==== Extracted entries ====

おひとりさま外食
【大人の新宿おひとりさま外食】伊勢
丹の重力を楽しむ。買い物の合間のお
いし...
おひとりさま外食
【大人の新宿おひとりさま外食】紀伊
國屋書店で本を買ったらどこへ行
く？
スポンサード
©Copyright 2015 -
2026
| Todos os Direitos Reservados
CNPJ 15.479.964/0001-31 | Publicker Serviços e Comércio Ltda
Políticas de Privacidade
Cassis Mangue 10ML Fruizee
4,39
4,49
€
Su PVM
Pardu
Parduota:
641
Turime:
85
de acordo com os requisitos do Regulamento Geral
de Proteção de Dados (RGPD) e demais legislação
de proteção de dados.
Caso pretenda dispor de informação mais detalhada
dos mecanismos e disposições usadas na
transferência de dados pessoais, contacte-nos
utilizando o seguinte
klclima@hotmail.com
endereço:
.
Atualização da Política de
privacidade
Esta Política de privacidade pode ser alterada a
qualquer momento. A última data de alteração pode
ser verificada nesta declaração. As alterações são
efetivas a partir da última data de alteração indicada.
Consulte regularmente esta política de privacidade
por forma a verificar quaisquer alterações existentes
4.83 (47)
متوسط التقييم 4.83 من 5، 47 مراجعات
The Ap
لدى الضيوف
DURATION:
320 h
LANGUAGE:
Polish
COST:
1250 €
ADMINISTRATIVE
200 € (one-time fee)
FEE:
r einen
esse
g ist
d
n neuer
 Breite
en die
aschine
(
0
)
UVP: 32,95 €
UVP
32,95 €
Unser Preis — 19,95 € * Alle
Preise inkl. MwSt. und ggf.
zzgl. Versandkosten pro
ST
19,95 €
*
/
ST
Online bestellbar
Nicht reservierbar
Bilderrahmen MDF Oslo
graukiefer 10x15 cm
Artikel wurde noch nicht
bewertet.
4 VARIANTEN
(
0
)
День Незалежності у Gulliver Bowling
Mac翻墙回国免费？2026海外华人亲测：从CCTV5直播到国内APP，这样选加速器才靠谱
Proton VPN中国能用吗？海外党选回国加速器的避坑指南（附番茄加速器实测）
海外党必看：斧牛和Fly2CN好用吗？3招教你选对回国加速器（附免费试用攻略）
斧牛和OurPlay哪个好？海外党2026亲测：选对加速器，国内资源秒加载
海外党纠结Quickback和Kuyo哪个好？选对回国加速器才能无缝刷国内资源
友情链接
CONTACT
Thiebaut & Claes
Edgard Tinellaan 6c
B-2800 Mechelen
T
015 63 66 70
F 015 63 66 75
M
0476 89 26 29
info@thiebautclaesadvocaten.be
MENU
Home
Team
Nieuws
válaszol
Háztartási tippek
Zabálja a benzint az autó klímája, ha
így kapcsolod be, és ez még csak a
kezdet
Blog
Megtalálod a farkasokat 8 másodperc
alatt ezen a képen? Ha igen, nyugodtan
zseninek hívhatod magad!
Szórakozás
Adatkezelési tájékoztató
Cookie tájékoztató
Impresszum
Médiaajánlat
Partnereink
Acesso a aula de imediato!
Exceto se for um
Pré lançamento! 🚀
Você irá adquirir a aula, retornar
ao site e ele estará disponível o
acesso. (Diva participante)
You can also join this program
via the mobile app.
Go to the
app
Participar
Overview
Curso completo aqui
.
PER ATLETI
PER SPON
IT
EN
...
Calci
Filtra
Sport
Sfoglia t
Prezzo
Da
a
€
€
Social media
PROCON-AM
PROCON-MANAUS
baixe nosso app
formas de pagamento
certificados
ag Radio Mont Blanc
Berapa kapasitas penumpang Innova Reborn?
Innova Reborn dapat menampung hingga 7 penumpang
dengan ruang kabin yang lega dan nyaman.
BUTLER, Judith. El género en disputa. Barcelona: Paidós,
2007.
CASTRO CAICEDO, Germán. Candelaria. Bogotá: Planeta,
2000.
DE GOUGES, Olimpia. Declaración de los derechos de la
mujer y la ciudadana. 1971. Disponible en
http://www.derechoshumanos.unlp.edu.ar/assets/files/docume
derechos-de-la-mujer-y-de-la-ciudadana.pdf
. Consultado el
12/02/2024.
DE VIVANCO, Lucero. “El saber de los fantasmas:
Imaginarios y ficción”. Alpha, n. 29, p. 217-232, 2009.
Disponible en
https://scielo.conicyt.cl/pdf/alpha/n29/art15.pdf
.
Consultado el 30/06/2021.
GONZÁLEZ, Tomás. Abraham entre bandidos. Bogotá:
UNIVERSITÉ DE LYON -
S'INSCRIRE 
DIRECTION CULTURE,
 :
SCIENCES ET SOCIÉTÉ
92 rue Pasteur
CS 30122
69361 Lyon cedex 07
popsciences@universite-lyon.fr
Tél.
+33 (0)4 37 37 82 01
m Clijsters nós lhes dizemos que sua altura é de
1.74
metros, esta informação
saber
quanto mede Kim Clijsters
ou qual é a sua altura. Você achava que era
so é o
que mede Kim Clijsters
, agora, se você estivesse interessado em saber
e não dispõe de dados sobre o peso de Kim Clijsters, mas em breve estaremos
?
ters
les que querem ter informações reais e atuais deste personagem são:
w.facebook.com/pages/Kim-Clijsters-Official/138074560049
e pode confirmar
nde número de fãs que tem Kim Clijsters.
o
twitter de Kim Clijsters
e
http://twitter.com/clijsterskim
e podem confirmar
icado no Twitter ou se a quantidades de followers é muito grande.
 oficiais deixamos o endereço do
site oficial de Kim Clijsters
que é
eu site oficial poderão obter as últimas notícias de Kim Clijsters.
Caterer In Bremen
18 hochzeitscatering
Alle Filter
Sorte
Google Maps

====

Instructions to follow: Reproduce the text of every entry above line by line, preserving each character, line break, and symbol without alteration.

Answer to this exercise:
おひとりさま外食
【大人の新宿おひとりさま外食】伊勢
丹の重力を楽しむ。買い物の合間のお
いし...
おひとりさま外食
【大人の新宿おひとりさま外食】紀伊
國屋書店で本を買ったらどこへ行
く？
スポンサード
©Copyright 2015 -
2026
| Todos os Direitos Reservados
CNPJ 15.479.964/0001-31 | Publicker Serviços e Comércio Ltda
Políticas de Privacidade
Cassis Mangue 10ML Fruizee
4,39
4,49
€
Su PVM
Pardu
Parduota:
641
Turime:
85
de acordo com os requisitos do Regulamento Geral
de Proteção de Dados (RGPD) e demais legislação
de proteção de dados.
Caso pretenda dispor de informação mais detalhada
dos mecanismos e disposições usadas na
transferência de dados pessoais, contacte-nos
utilizando o seguinte
klclima@hotmail.com
endereço:
.
Atualização da Política de
privacidade
Esta Política de privacidade pode ser alterada a
qualquer momento. A última data de alteração pode
ser verificada nesta declaração. As alterações são
efetivas a partir da última data de alteração indicada.
Consulte regularmente esta política de privacidade
por forma a verificar quaisquer alterações existentes
4.83 (47)
متوسط التقييم 4.83 من 5، 47 مراجعات
The Ap
لدى الضيوف
DURATION:
320 h
LANGUAGE:
Polish
COST:
1250 €
ADMINISTRATIVE
200 € (one-time fee)
FEE:
r einen
esse
g ist
d
n neuer
 Breite
en die
aschine
(
0
)
UVP: 32,95 €
UVP
32,95 €
Unser Preis — 19,95 € * Alle
Preise inkl. MwSt. und ggf.
zzgl. Versandkosten pro
ST
19,95 €
*
/
ST
Online bestellbar
Nicht reservierbar
Bilderrahmen MDF Oslo
graukiefer 10x15 cm
Artikel wurde noch nicht
bewertet.
4 VARIANTEN
(
0
)
День Незалежності у Gulliver Bowling
Mac翻墙回国免费？2026海外华人亲测：从CCTV5直播到国内APP，这样选加速器才靠谱
Proton VPN中国能用吗？海外党选回国加速器的避坑指南（附番茄加速器实测）
海外党必看：斧牛和Fly2CN好用吗？3招教你选对回国加速器（附免费试用攻略）
斧牛和OurPlay哪个好？海外党2026亲测：选对加速器，国内资源秒加载
海外党纠结Quickback和Kuyo哪个好？选对回国加速器才能无缝刷国内资源
友情链接
CONTACT
Thiebaut & Claes
Edgard Tinellaan 6c
B-2800 Mechelen
T
015 63 66 70
F 015 63 66 75
M
0476 89 26 29
info@thiebautclaesadvocaten.be
MENU
Home
Team
Nieuws
válaszol
Háztartási tippek
Zabálja a benzint az autó klímája, ha
így kapcsolod be, és ez még csak a
kezdet
Blog
Megtalálod a farkasokat 8 másodperc
alatt ezen a képen? Ha igen, nyugodtan
zseninek hívhatod magad!
Szórakozás
Adatkezelési tájékoztató
Cookie tájékoztató
Impresszum
Médiaajánlat
Partnereink
Acesso a aula de imediato!
Exceto se for um
Pré lançamento! 🚀
Você irá adquirir a aula, retornar
ao site e ele estará disponível o
acesso. (Diva participante)
You can also join this program
via the mobile app.
Go to the
app
Participar
Overview
Curso completo aqui
.
PER ATLETI
PER SPON
IT
EN
...
Calci
Filtra
Sport
Sfoglia t
Prezzo
Da
a
€
€
Social media
PROCON-AM
PROCON-MANAUS
baixe nosso app
formas de pagamento
certificados
ag Radio Mont Blanc
Berapa kapasitas penumpang Innova Reborn?
Innova Reborn dapat menampung hingga 7 penumpang
dengan ruang kabin yang lega dan nyaman.
BUTLER, Judith. El género en disputa. Barcelona: Paidós,
2007.
CASTRO CAICEDO, Germán. Candelaria. Bogotá: Planeta,
2000.
DE GOUGES, Olimpia. Declaración de los derechos de la
mujer y la ciudadana. 1971. Disponible en
http://www.derechoshumanos.unlp.edu.ar/assets/files/docume
derechos-de-la-mujer-y-de-la-ciudadana.pdf
. Consultado el
12/02/2024.
DE VIVANCO, Lucero. “El saber de los fantasmas:
Imaginarios y ficción”. Alpha, n. 29, p. 217-232, 2009.
Disponible en
https://scielo.conicyt.cl/pdf/alpha/n29/art15.pdf
.
Consultado el 30/06/2021.
GONZÁLEZ, Tomás. Abraham entre bandidos. Bogotá:
UNIVERSITÉ DE LYON -
S'INSCRIRE 
DIRECTION CULTURE,
 :
SCIENCES ET SOCIÉTÉ
92 rue Pasteur
CS 30122
69361 Lyon cedex 07
popsciences@universite-lyon.fr
Tél.
+33 (0)4 37 37 82 01
m Clijsters nós lhes dizemos que sua altura é de
1.74
metros, esta informação
saber
quanto mede Kim Clijsters
ou qual é a sua altura. Você achava que era
so é o
que mede Kim Clijsters
, agora, se você estivesse interessado em saber
e não dispõe de dados sobre o peso de Kim Clijsters, mas em breve estaremos
?
ters
les que querem ter informações reais e atuais deste personagem são:
w.facebook.com/pages/Kim-Clijsters-Official/138074560049
e pode confirmar
nde número de fãs que tem Kim Clijsters.
o
twitter de Kim Clijsters
e
http://twitter.com/clijsterskim
e podem confirmar
icado no Twitter ou se a quantidades de followers é muito grande.
 oficiais deixamos o endereço do
site oficial de Kim Clijsters
que é
eu site oficial poderão obter as últimas notícias de Kim Clijsters.
Caterer In Bremen
18 hochzeitscatering
Alle Filter
Sorte
Google Maps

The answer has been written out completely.